What you should do: Nothing but the lines below between the line holding "Cambiar un error en los datos, owner: Théo" and the line holding "Objetivo do produto, status: Done", inclusive, should appear in the answer, each set down exactly.

Input material:
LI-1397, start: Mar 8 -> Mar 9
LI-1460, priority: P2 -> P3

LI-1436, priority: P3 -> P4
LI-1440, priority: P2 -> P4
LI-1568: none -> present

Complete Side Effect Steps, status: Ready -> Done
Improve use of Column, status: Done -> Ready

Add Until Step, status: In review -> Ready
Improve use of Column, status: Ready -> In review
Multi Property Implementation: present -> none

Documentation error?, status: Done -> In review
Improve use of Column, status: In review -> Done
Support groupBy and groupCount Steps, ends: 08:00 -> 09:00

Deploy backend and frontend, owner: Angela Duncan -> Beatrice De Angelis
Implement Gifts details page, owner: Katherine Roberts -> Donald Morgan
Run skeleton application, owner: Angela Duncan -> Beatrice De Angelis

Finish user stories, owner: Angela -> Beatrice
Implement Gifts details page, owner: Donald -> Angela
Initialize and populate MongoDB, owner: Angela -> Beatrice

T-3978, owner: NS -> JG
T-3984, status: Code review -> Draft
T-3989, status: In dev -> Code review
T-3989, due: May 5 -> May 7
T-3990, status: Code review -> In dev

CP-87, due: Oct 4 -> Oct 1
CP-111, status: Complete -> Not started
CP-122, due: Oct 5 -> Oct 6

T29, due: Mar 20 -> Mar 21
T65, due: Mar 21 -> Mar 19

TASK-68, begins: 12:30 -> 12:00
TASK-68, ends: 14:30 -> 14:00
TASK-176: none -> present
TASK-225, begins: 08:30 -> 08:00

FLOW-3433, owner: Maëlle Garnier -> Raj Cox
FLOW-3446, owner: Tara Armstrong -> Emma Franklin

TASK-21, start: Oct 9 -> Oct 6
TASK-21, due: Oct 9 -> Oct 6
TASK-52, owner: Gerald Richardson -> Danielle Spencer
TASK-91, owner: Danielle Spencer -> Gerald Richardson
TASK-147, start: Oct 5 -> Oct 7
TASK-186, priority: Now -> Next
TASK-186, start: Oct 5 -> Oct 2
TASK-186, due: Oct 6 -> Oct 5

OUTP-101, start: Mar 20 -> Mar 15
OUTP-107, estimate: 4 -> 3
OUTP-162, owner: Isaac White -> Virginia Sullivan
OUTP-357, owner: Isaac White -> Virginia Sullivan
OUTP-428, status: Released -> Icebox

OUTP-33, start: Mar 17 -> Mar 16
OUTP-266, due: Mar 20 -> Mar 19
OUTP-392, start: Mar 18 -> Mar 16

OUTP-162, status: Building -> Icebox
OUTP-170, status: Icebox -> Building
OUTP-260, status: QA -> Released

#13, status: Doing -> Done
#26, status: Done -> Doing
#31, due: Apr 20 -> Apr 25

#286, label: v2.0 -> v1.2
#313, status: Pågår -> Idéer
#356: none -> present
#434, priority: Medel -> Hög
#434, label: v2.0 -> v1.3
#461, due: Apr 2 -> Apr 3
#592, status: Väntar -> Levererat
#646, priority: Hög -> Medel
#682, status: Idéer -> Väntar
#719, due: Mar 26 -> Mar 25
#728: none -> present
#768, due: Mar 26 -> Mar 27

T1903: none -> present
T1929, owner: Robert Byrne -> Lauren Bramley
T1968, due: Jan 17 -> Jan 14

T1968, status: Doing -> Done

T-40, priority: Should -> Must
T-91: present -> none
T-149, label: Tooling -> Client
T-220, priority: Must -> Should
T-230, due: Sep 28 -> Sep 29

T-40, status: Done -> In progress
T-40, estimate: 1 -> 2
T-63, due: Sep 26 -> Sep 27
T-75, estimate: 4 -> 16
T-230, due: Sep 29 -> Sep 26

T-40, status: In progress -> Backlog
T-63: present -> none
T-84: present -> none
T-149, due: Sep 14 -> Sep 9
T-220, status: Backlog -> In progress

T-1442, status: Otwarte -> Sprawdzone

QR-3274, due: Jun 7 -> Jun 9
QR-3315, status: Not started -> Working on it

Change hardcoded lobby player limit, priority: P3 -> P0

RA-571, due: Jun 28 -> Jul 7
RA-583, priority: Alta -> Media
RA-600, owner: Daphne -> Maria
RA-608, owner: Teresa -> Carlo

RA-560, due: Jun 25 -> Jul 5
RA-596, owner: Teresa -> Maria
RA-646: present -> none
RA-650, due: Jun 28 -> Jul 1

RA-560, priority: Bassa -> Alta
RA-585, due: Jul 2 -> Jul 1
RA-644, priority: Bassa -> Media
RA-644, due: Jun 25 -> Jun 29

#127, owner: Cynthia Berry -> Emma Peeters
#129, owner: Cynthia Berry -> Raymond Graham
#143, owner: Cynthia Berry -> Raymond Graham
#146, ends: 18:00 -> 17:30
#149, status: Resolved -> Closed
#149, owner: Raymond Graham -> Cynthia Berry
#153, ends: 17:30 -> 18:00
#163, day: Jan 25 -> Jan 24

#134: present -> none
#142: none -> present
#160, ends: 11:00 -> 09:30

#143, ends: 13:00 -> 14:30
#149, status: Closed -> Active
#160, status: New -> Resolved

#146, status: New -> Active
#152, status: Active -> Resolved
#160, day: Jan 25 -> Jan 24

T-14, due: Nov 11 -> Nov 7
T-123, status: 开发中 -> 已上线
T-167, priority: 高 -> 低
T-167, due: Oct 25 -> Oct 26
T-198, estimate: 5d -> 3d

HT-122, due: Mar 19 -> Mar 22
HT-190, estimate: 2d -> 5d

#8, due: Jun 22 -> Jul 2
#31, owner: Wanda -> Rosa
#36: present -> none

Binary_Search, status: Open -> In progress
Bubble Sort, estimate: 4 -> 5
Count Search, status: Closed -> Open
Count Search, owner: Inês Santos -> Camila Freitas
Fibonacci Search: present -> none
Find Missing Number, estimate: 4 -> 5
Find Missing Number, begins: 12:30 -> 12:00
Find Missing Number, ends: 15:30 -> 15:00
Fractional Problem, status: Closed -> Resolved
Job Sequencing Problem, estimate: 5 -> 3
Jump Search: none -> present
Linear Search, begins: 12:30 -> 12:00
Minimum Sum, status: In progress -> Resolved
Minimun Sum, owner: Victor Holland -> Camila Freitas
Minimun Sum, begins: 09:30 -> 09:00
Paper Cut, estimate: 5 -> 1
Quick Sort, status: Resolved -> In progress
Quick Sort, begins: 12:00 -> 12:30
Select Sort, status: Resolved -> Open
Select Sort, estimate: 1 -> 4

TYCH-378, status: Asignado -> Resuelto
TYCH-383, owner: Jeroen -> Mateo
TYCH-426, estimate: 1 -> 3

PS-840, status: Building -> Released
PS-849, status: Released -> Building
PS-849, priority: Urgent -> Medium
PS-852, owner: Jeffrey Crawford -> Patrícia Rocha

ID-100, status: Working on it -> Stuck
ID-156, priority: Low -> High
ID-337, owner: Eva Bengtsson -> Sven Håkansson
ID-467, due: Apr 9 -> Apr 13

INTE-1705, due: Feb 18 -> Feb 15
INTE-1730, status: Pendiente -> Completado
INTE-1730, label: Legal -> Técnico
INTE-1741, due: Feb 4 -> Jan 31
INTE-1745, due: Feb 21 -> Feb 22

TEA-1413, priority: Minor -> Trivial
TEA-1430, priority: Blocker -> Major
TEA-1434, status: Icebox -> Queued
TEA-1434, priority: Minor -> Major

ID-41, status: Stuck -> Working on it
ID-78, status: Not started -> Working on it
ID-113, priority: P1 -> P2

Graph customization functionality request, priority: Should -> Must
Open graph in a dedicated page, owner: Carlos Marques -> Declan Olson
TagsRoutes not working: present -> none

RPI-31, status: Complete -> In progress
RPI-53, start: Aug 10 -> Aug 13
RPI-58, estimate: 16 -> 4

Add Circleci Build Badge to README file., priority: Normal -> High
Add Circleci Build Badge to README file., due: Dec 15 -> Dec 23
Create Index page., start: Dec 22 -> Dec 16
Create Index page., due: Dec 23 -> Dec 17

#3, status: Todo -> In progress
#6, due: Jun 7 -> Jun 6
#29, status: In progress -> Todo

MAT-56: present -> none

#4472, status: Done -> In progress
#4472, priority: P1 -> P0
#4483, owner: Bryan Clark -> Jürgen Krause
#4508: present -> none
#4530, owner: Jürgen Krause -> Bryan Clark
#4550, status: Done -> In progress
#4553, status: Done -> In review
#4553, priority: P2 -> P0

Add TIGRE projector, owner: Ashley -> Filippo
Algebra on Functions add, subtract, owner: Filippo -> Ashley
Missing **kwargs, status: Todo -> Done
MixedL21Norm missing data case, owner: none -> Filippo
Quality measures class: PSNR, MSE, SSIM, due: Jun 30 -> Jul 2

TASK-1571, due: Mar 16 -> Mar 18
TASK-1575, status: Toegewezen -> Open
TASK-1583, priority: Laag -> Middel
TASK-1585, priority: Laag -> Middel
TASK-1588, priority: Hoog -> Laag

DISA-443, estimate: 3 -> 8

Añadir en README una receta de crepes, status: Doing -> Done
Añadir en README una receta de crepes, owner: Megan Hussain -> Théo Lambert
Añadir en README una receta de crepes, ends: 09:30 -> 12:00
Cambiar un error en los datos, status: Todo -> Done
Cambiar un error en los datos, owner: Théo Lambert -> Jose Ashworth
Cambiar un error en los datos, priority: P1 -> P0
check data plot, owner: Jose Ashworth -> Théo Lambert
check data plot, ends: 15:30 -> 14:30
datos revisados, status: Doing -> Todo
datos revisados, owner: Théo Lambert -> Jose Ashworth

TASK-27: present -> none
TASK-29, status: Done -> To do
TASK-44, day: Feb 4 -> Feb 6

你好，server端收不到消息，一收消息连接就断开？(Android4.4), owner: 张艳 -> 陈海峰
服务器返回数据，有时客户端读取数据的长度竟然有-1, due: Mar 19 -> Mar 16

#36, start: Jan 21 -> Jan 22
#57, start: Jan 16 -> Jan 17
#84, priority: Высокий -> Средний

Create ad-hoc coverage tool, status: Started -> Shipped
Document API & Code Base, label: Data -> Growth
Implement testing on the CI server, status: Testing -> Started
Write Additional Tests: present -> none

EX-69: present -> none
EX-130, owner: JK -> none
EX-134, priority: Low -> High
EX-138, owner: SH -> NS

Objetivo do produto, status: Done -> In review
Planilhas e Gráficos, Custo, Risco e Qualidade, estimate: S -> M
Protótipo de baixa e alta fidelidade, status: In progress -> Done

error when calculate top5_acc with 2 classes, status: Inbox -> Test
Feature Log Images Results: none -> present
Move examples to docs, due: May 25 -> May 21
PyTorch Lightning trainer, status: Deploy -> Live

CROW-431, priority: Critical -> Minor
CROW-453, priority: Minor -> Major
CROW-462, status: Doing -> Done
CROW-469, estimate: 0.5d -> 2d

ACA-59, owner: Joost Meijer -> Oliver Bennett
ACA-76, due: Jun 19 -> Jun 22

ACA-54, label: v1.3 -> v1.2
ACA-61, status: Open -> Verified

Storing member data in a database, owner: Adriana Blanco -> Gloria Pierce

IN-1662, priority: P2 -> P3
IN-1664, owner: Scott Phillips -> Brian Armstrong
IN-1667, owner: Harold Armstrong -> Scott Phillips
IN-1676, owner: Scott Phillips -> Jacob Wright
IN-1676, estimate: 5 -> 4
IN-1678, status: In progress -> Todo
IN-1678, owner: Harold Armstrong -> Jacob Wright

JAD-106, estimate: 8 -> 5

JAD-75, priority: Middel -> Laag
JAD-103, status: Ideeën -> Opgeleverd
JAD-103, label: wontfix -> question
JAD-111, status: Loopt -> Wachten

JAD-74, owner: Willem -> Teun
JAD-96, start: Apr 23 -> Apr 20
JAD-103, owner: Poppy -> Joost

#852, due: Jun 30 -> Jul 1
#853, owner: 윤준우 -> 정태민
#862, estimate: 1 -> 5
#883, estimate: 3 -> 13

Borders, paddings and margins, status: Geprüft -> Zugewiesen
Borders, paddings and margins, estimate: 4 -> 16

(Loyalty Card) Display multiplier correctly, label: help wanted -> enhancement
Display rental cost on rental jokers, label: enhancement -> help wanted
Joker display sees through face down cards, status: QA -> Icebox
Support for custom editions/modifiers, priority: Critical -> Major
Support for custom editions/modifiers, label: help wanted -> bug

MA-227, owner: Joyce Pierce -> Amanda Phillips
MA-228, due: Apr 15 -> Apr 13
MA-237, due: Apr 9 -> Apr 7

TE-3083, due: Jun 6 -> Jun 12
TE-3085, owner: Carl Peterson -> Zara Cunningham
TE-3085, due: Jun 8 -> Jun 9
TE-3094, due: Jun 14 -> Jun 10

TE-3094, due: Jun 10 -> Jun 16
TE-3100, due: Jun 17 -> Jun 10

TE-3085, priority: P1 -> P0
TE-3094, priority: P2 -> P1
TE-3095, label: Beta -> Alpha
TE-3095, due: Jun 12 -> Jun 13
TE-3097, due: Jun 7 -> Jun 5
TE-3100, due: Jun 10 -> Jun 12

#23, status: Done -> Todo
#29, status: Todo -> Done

Output for this exercise:
Cambiar un error en los datos, owner: Théo Lambert -> Jose Ashworth
Cambiar un error en los datos, priority: P1 -> P0
check data plot, owner: Jose Ashworth -> Théo Lambert
check data plot, ends: 15:30 -> 14:30
datos revisados, status: Doing -> Todo
datos revisados, owner: Théo Lambert -> Jose Ashworth

TASK-27: present -> none
TASK-29, status: Done -> To do
TASK-44, day: Feb 4 -> Feb 6

你好，server端收不到消息，一收消息连接就断开？(Android4.4), owner: 张艳 -> 陈海峰
服务器返回数据，有时客户端读取数据的长度竟然有-1, due: Mar 19 -> Mar 16

#36, start: Jan 21 -> Jan 22
#57, start: Jan 16 -> Jan 17
#84, priority: Высокий -> Средний

Create ad-hoc coverage tool, status: Started -> Shipped
Document API & Code Base, label: Data -> Growth
Implement testing on the CI server, status: Testing -> Started
Write Additional Tests: present -> none

EX-69: present -> none
EX-130, owner: JK -> none
EX-134, priority: Low -> High
EX-138, owner: SH -> NS

Objetivo do produto, status: Done -> In review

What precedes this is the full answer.